Saved data entries
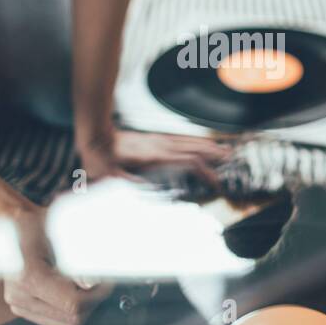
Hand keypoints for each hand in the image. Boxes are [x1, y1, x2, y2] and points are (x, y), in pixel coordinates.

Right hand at [3, 205, 111, 324]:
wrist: (15, 227)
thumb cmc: (37, 225)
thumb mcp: (61, 234)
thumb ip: (78, 258)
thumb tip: (92, 284)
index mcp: (27, 277)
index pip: (72, 304)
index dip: (96, 295)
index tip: (106, 282)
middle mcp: (19, 295)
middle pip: (72, 319)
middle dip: (92, 302)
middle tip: (99, 281)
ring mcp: (19, 304)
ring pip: (67, 324)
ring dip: (82, 307)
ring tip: (84, 283)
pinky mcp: (24, 308)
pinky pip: (58, 322)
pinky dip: (71, 308)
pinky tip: (72, 289)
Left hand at [77, 129, 229, 187]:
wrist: (95, 138)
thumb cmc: (103, 160)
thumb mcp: (111, 174)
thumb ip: (126, 180)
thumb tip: (140, 186)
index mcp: (154, 155)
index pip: (187, 161)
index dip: (204, 171)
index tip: (215, 181)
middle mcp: (159, 145)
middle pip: (193, 147)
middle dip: (213, 153)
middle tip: (230, 158)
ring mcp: (157, 140)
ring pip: (188, 141)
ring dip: (206, 145)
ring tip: (222, 149)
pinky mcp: (153, 139)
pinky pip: (179, 139)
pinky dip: (193, 141)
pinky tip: (199, 143)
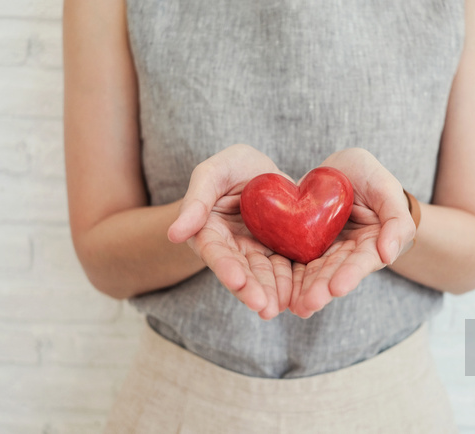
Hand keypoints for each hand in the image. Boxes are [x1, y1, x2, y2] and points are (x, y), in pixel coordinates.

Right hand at [167, 144, 292, 319]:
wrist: (262, 170)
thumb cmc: (231, 167)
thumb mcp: (213, 173)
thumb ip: (196, 200)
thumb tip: (173, 234)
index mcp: (209, 232)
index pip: (215, 252)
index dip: (225, 267)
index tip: (236, 281)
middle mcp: (232, 247)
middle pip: (241, 271)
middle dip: (252, 290)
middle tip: (264, 307)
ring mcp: (257, 251)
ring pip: (264, 275)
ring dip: (272, 293)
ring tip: (280, 308)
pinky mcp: (279, 251)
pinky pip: (287, 268)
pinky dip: (292, 283)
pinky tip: (300, 297)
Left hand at [289, 148, 415, 317]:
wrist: (340, 170)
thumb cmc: (369, 176)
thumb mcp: (386, 187)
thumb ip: (396, 219)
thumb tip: (389, 255)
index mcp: (372, 242)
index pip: (363, 260)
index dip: (351, 274)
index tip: (337, 288)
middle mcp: (349, 252)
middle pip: (336, 272)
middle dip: (323, 288)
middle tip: (309, 304)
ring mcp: (326, 251)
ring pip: (315, 272)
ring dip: (305, 290)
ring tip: (296, 306)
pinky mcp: (305, 246)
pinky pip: (296, 262)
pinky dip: (290, 278)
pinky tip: (281, 293)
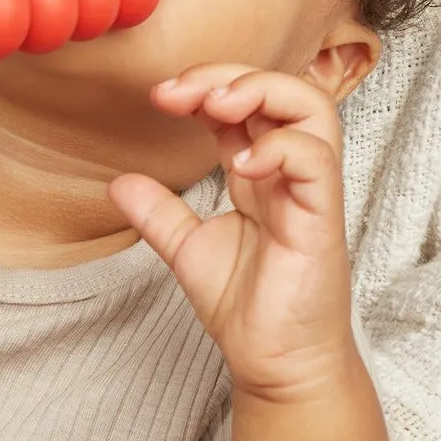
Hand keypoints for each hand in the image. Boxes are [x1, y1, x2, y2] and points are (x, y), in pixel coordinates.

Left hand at [111, 64, 355, 399]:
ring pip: (313, 109)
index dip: (206, 86)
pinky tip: (242, 163)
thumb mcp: (188, 250)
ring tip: (216, 106)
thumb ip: (158, 213)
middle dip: (230, 76)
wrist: (275, 364)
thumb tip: (118, 182)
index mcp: (261, 174)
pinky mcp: (322, 217)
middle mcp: (289, 173)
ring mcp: (311, 191)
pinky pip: (316, 160)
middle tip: (179, 92)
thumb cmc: (248, 310)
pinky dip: (280, 147)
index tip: (160, 96)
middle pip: (282, 89)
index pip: (246, 103)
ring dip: (264, 91)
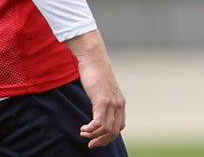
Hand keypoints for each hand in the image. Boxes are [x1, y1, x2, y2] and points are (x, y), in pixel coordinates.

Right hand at [64, 30, 125, 147]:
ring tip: (83, 133)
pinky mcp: (102, 100)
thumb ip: (103, 101)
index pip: (120, 127)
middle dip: (101, 141)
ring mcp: (112, 103)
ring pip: (106, 129)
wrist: (94, 59)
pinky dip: (90, 129)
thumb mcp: (103, 90)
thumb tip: (98, 111)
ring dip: (93, 135)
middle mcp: (119, 104)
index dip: (109, 137)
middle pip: (114, 132)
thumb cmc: (95, 73)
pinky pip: (98, 123)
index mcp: (120, 103)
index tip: (97, 139)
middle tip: (90, 144)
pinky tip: (83, 128)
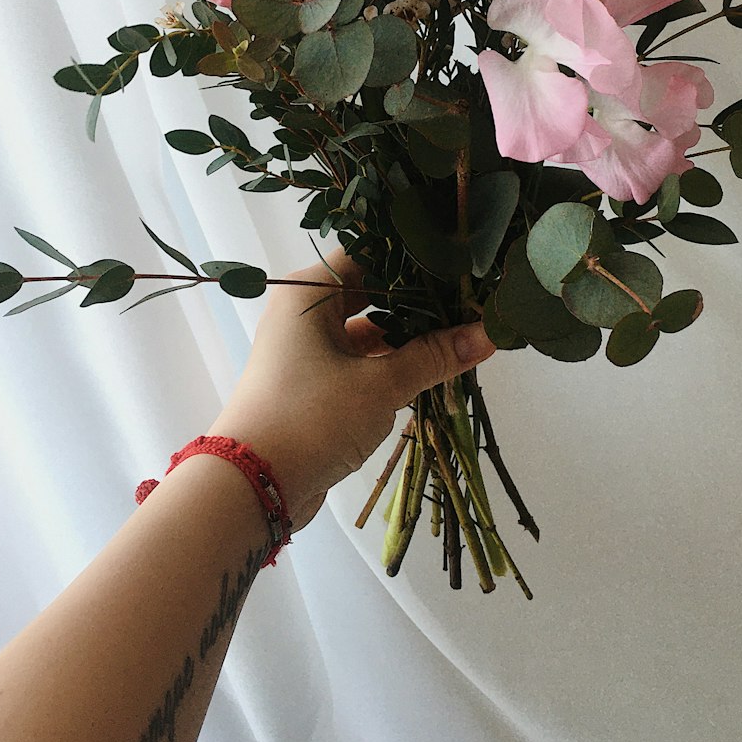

§ Problem
Gather all lines with the string "Right" from the data.

§ Expected output
Right hand at [3, 205, 111, 324]:
Right hand at [167, 144, 292, 319]:
Right hand at [64, 30, 125, 147]:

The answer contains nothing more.